Hands off our manpads

The CIA has been putting in security flaws into US-made weapons so that they can be disabled if they fall into the wrong hands.

The technology has been a feature of anti-aircraft missiles with the unfortunate name Man-Portable Air-Defense Systems (MANPADS), 

Dutch researcher Jos Wetzels told a cybersecurity conference in Leipzig, Germany on Saturday. Wetzels said the system was laid out in a batch of CIA documents published by WikiLeaks in 2017 but that the files were mislabeled and attracted little public attention until now.

 Wetzels said the CIA had come up with a “smart arms control solution” that would restrict the use of missiles “to a particular time and a particular place”. The technique, referred to as “geofencing”, blocks the use of a device outside a specific geographic area.

For example, Stinger MANPADS supplied by the United States are credited with helping mujahedeen rebels drive Soviet forces out of Afghanistan in a conflict that spanned the 1980s and 1990s.
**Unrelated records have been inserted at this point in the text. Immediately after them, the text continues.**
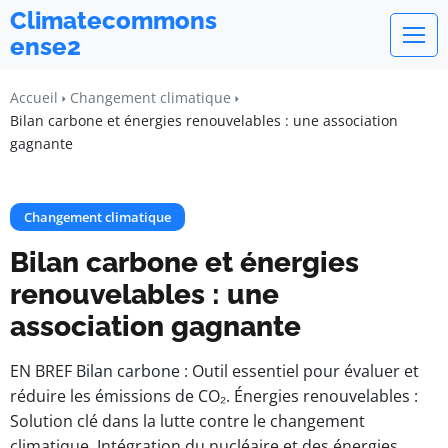
Climatecommons
ense2
Accueil
Changement climatique
Bilan carbone et énergies renouvelables : une association
gagnante
Changement climatique
Bilan carbone et énergies
renouvelables : une
association gagnante
EN BREF Bilan carbone : Outil essentiel pour évaluer et
réduire les émissions de CO₂. Énergies renouvelables :
Solution clé dans la lutte contre le changement
climatique. Intégration du nucléaire et des énergies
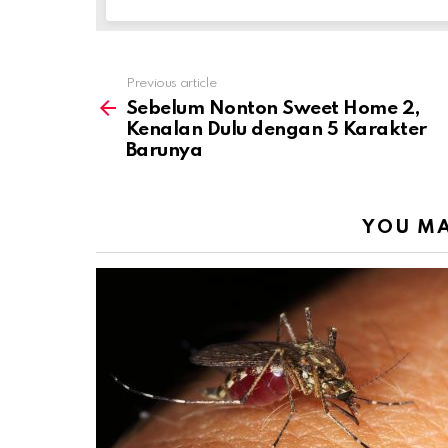
Previous article
See
more
Sebelum Nonton Sweet Home 2,
Kenalan Dulu dengan 5 Karakter
Barunya
YOU MA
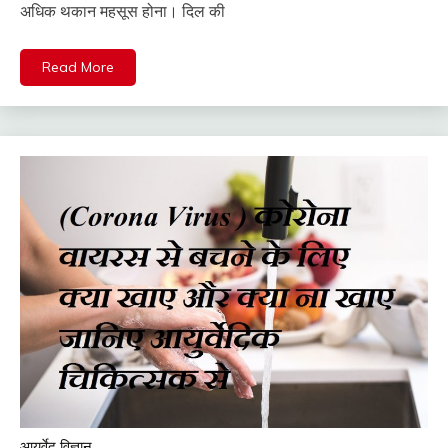
अधिक थकान महसूस होना। दिल की
Read More
आयुर्वेद विज्ञान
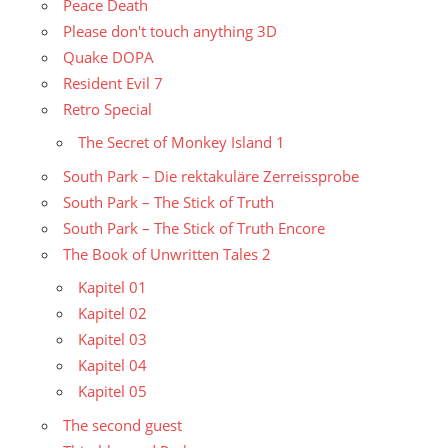
Peace Death
Please don't touch anything 3D
Quake DOPA
Resident Evil 7
Retro Special
The Secret of Monkey Island 1
South Park – Die rektakuläre Zerreissprobe
South Park – The Stick of Truth
South Park – The Stick of Truth Encore
The Book of Unwritten Tales 2
Kapitel 01
Kapitel 02
Kapitel 03
Kapitel 04
Kapitel 05
The second guest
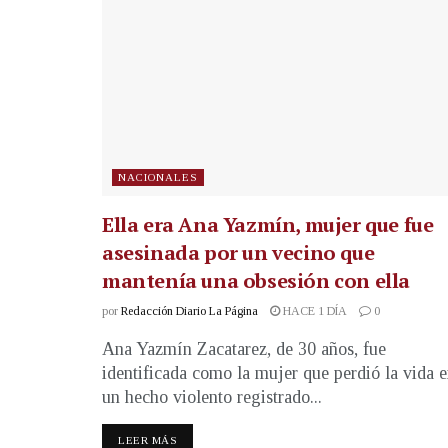
NACIONALES
Ella era Ana Yazmín, mujer que fue
asesinada por un vecino que
mantenía una obsesión con ella
por
Redacción Diario La Página
HACE 1 DÍA
0
Ana Yazmín Zacatarez, de 30 años, fue
identificada como la mujer que perdió la vida 
un hecho violento registrado...
LEER MÁS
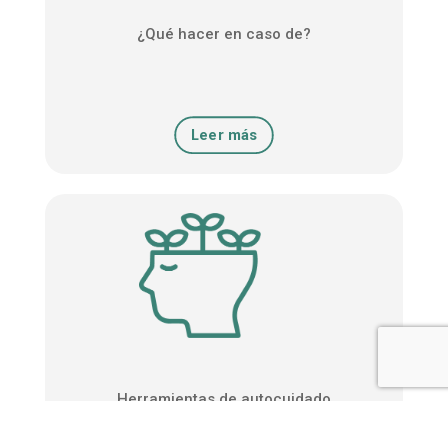
¿Qué hacer en caso de?
Leer más
Herramientas de autocuidado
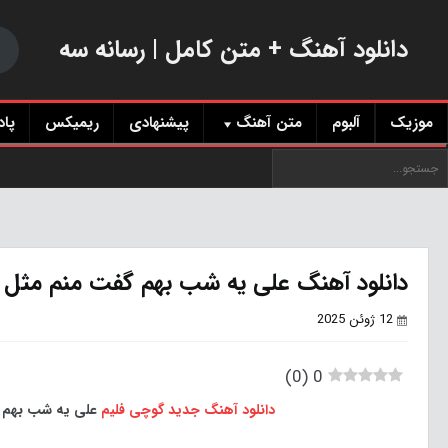
دانلود آهنگ + متن کامل | رسانه سه
موزیک
آلبوم
متن آهنگ
پیشنهادی
ریمیکس
پا
دانلود آهنگ علی یه شب بهم گفت منم مثل 
12 ژوئن 2025
)
0
(
0
دانلود آهنگ جدید
گوچی فلیم
علی یه شب بهم گ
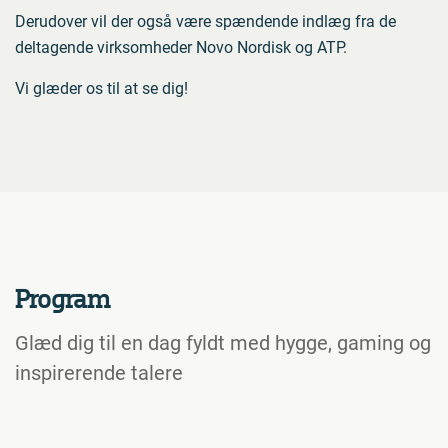
Derudover vil der også være spændende indlæg fra de
deltagende virksomheder Novo Nordisk og ATP.
Vi glæder os til at se dig!
Program
Glæd dig til en dag fyldt med hygge, gaming og
inspirerende talere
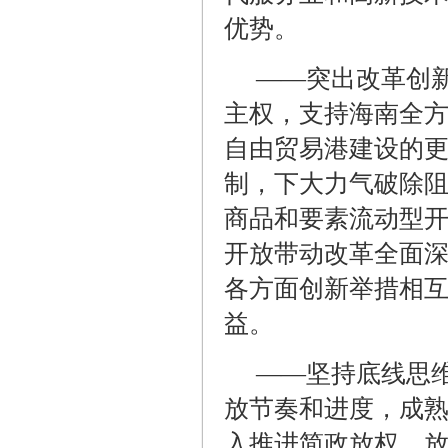
优势。
——突出改革创
主权，支持海南全
自由贸易港建设的
制，下大力气破除
商品和要素流动型
开放带动改革全面
各方面创新举措相
益。
——坚持底线思
放节奏和进度，成
入推进简政放权、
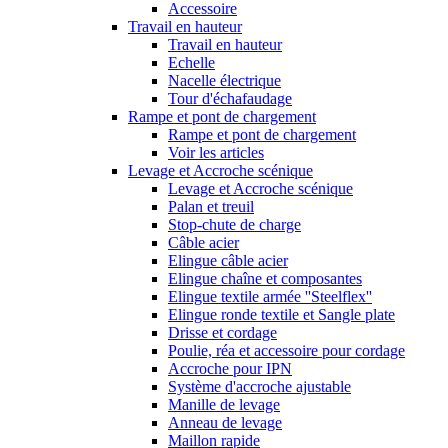
Accessoire
Travail en hauteur
Travail en hauteur
Echelle
Nacelle électrique
Tour d'échafaudage
Rampe et pont de chargement
Rampe et pont de chargement
Voir les articles
Levage et Accroche scénique
Levage et Accroche scénique
Palan et treuil
Stop-chute de charge
Câble acier
Elingue câble acier
Elingue chaîne et composantes
Elingue textile armée ''Steelflex''
Elingue ronde textile et Sangle plate
Drisse et cordage
Poulie, réa et accessoire pour cordage
Accroche pour IPN
Système d'accroche ajustable
Manille de levage
Anneau de levage
Maillon rapide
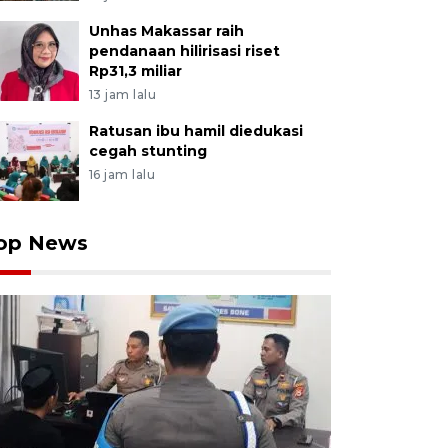
Unhas Makassar raih
pendanaan hilirisasi riset
Rp31,3 miliar
13 jam lalu
Ratusan ibu hamil diedukasi
cegah stunting
16 jam lalu
op News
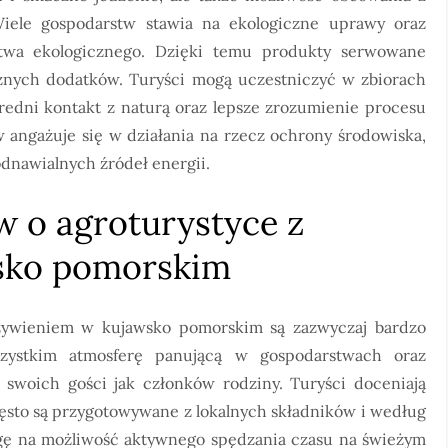
Wiele gospodarstw stawia na ekologiczne uprawy oraz
ctwa ekologicznego. Dzięki temu produkty serwowane
znych dodatków. Turyści mogą uczestniczyć w zbiorach
redni kontakt z naturą oraz lepsze zrozumienie procesu
 angażuje się w działania na rzecz ochrony środowiska,
odnawialnych źródeł energii.
ów o agroturystyce z
sko pomorskim
yżywieniem w kujawsko pomorskim są zazwyczaj bardzo
zystkim atmosferę panującą w gospodarstwach oraz
ją swoich gości jak członków rodziny. Turyści doceniają
ęsto są przygotowywane z lokalnych składników i według
gę na możliwość aktywnego spędzania czasu na świeżym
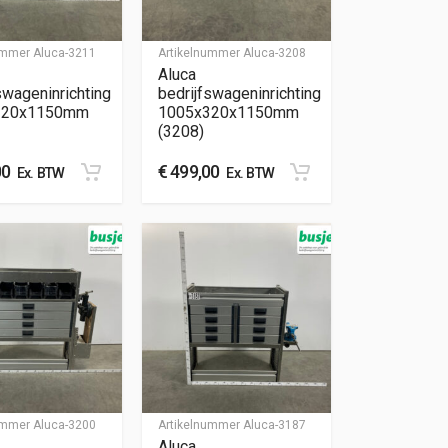
nummer
Aluca-3211
Artikelnummer
Aluca-3208
Aluca
swageninrichting
bedrijfswageninrichting
320x1150mm
1005x320x1150mm
(3208)
00
€
499,00
Ex. BTW
Ex. BTW
nummer
Aluca-3200
Artikelnummer
Aluca-3187
Aluca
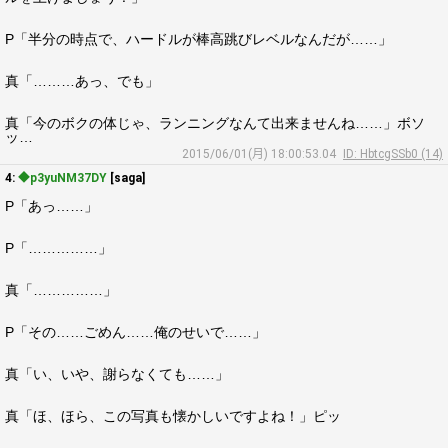
P「半分の時点で、ハードルが棒高跳びレベルなんだが……」
真「………あっ、でも」
真「今のボクの体じゃ、ランニングなんて出来ませんね……」ボソ
ッ…
2015/06/01(月) 18:00:53.04
ID: HbtcgSSb0 (14)
4:
◆p3yuNM37DY
[saga]
P「あっ……」
P「……………」
真「……………」
P「その……ごめん……俺のせいで……」
真「い、いや、謝らなくても……」
真「ほ、ほら、この写真も懐かしいですよね！」ピッ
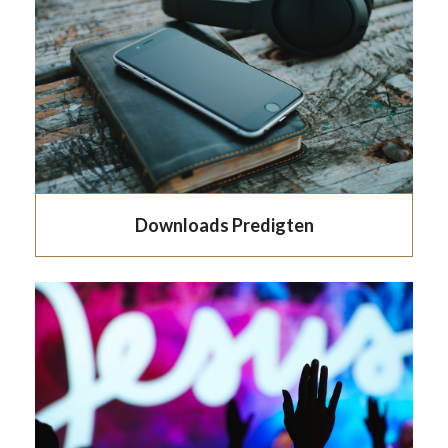
Downloads Predigten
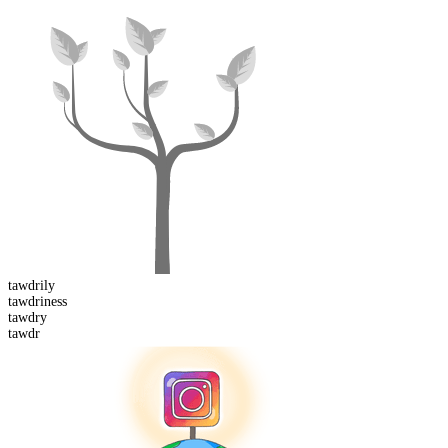
tawdrily
tawdriness
tawdr
y
tawdr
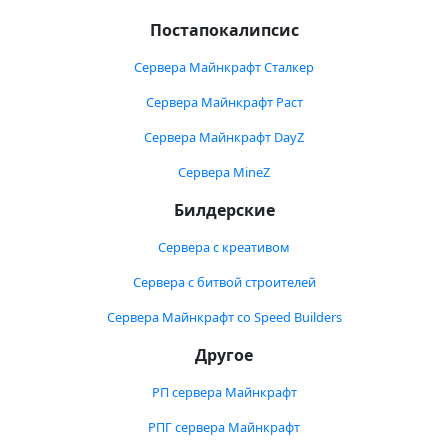
Постапокалипсис
Сервера Майнкрафт Сталкер
Сервера Майнкрафт Раст
Сервера Майнкрафт DayZ
Сервера MineZ
Билдерские
Сервера с креативом
Сервера с битвой строителей
Сервера Майнкрафт со Speed Builders
Другое
РП сервера Майнкрафт
РПГ сервера Майнкрафт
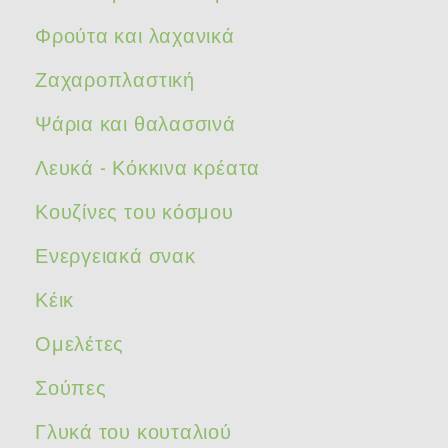
Φρούτα και λαχανικά
Ζαχαροπλαστική
Ψάρια και θαλασσινά
Λευκά - Κόκκινα κρέατα
Κουζίνες του κόσμου
Ενεργειακά σνακ
Κέικ
Ομελέτες
Σούπες
Γλυκά του κουταλιού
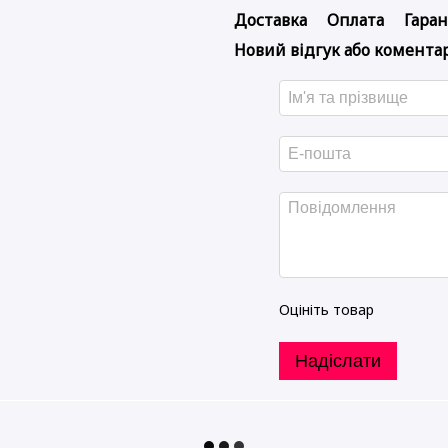
Доставка
Оплата
Гаран
Новий відгук або комента
Оцініть товар
Надіслати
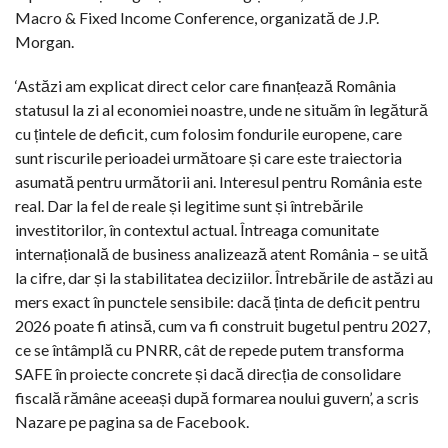
Macro & Fixed Income Conference, organizată de J.P.
Morgan.
‘Astăzi am explicat direct celor care finanțează România
statusul la zi al economiei noastre, unde ne situăm în legătură
cu țintele de deficit, cum folosim fondurile europene, care
sunt riscurile perioadei următoare și care este traiectoria
asumată pentru următorii ani. Interesul pentru România este
real. Dar la fel de reale și legitime sunt și întrebările
investitorilor, în contextul actual. Întreaga comunitate
internațională de business analizează atent România – se uită
la cifre, dar și la stabilitatea deciziilor. Întrebările de astăzi au
mers exact în punctele sensibile: dacă ținta de deficit pentru
2026 poate fi atinsă, cum va fi construit bugetul pentru 2027,
ce se întâmplă cu PNRR, cât de repede putem transforma
SAFE în proiecte concrete și dacă direcția de consolidare
fiscală rămâne aceeași după formarea noului guvern’, a scris
Nazare pe pagina sa de Facebook.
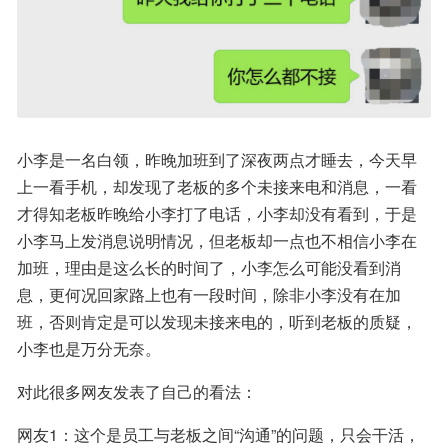
小李是一名白领，昨晚加班到了深夜两点才睡去，今天早
上一看手机，却发现了老板的多个未接来电和消息，一看
才得知老板昨晚给小李打了电话，小李却没有看到，于是
小李马上发消息说明情况，但老板却一点也不相信小李在
加班，理由是这么长的时间了，小李怎么可能没看到消
息，更何况回家路上也有一段时间，除非小李没有在加
班，否则肯定是可以发现未接来电的，听到老板的质疑，
小李也是万分无奈。
对此很多网友发表了自己的看法：
网友1：这个是员工与老板之间“沟通”的问题，只会干活，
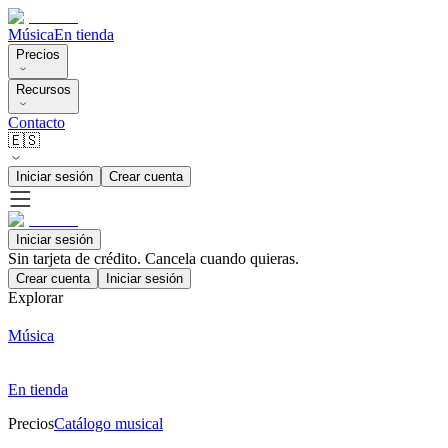
Música
En tienda
Precios
Recursos
Contacto
🇪🇸
Iniciar sesión
Crear cuenta
Iniciar sesión
Sin tarjeta de crédito. Cancela cuando quieras.
Crear cuenta
Iniciar sesión
Explorar
Música
En tienda
Precios
Catálogo musical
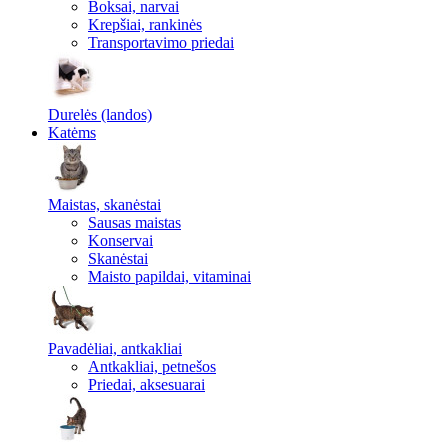
Boksai, narvai
Krepšiai, rankinės
Transportavimo priedai
Durelės (landos)
Katėms
Maistas, skanėstai
Sausas maistas
Konservai
Skanėstai
Maisto papildai, vitaminai
Pavadėliai, antkakliai
Antkakliai, petnešos
Priedai, aksesuarai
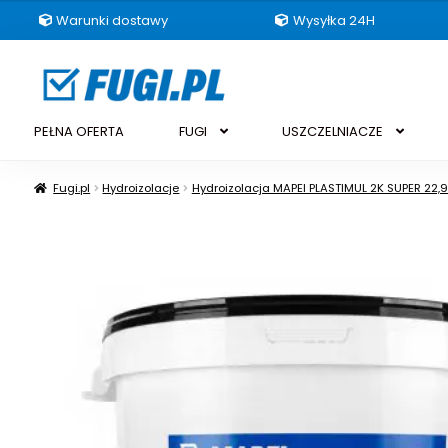
Warunki dostawy
Wysyłka 24H
Przejdź
Przejdź
do
do
nawigacji
treści
PEŁNA OFERTA
FUGI
USZCZELNIACZE
Fugi.pl
Hydroizolacje
Hydroizolacja MAPEI PLASTIMUL 2K SUPER 22,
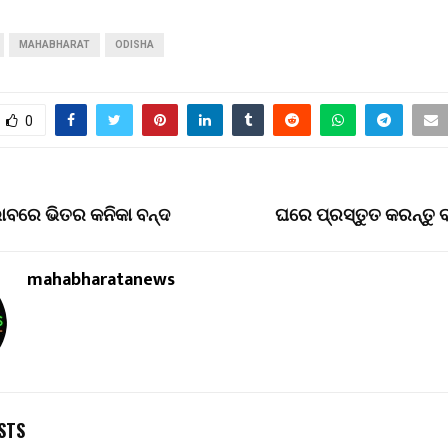
MAHABHARAT
ODISHA
0
ାବରେ ଭିତର କନିକା ବନ୍ଦ
ଘରେ ପ୍ରସ୍ତୁତ କରନ୍ତୁ 
mahabharatanews
STS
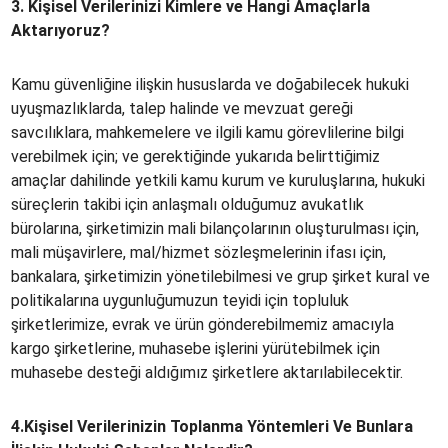
3.
Kişisel Verilerinizi Kimlere ve Hangi Amaçlarla
Aktarıyoruz?
Kamu güvenliğine ilişkin hususlarda ve doğabilecek hukuki
uyuşmazlıklarda, talep halinde ve mevzuat gereği
savcılıklara, mahkemelere ve ilgili kamu görevlilerine bilgi
verebilmek için; ve gerektiğinde yukarıda belirttiğimiz
amaçlar dahilinde yetkili kamu kurum ve kuruluşlarına, hukuki
süreçlerin takibi için anlaşmalı olduğumuz avukatlık
bürolarına, şirketimizin mali bilançolarının oluşturulması için,
mali müşavirlere, mal/hizmet sözleşmelerinin ifası için,
bankalara, şirketimizin yönetilebilmesi ve grup şirket kural ve
politikalarına uygunluğumuzun teyidi için topluluk
şirketlerimize, evrak ve ürün gönderebilmemiz amacıyla
kargo şirketlerine, muhasebe işlerini yürütebilmek için
muhasebe desteği aldığımız şirketlere aktarılabilecektir.
4.Kişisel
Verilerinizin
Toplanma
Yöntemleri
Ve
Bunlara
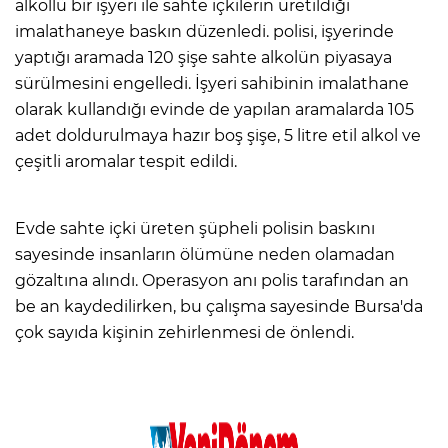
alkollü bir işyeri ile sahte içkilerin üretildiği
imalathaneye baskın düzenledi. polisi, işyerinde
yaptığı aramada 120 şişe sahte alkolün piyasaya
sürülmesini engelledi. İşyeri sahibinin imalathane
olarak kullandığı evinde de yapılan aramalarda 105
adet doldurulmaya hazır boş şişe, 5 litre etil alkol ve
çeşitli aromalar tespit edildi.
Evde sahte içki üreten şüpheli polisin baskını
sayesinde insanların ölümüne neden olamadan
gözaltına alındı. Operasyon anı polis tarafından an
be an kaydedilirken, bu çalışma sayesinde Bursa'da
çok sayıda kişinin zehirlenmesi de önlendi.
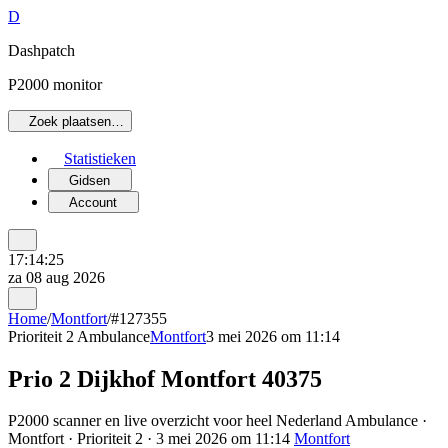
D
Dashpatch
P2000 monitor
Zoek plaatsen…
Statistieken
Gidsen
Account
17:14:25
za 08 aug 2026
Home
/
Montfort
/
#127355
Prioriteit 2
Ambulance
Montfort
3 mei 2026 om 11:14
Prio 2 Dijkhof Montfort 40375
P2000 scanner en live overzicht voor heel Nederland Ambulance ·
Montfort · Prioriteit 2 · 3 mei 2026 om 11:14
Montfort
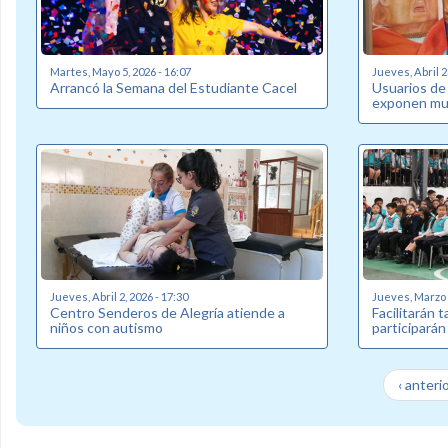
Martes, Mayo 5, 2026 - 16:07
Jueves, Abril 2
Arrancó la Semana del Estudiante Cacel
Usuarios de
exponen mue
Jueves, Abril 2, 2026 - 17:30
Jueves, Marzo 2
Centro Senderos de Alegría atiende a
Facilitarán 
niños con autismo
participarán
‹ anteri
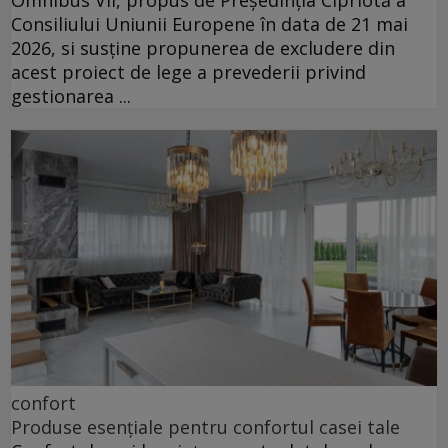
Omnibus VII, propus de Președinția Cipriotă a
Consiliului Uniunii Europene în data de 21 mai
2026, si susține propunerea de excludere din
acest proiect de lege a prevederii privind
gestionarea ...
confort
Produse esențiale pentru confortul casei tale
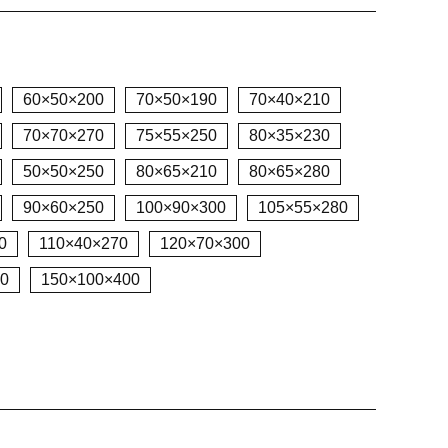
60×50×200
70×50×190
70×40×210
70×70×270
75×55×250
80×35×230
50×50×250
80×65×210
80×65×280
90×60×250
100×90×300
105×55×280
0
110×40×270
120×70×300
0
150×100×400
But US officials have since spent billions of dollars to clear the missiles from the country - and from other conflict zones around the world.

Wetzels said it was unclear whether the CIA’s design ever left the drawing board or where it was meant to have been deployed, but he noted that the apparent period of development in the documents’ metadata - 2014 to 2015 - roughly coincided with media reports about the deployment of MANPADS to rebels in Syria. Geofencing might have been seen as a way of ensuring the missiles were used on the Syrian battlefield and nowhere else, he said.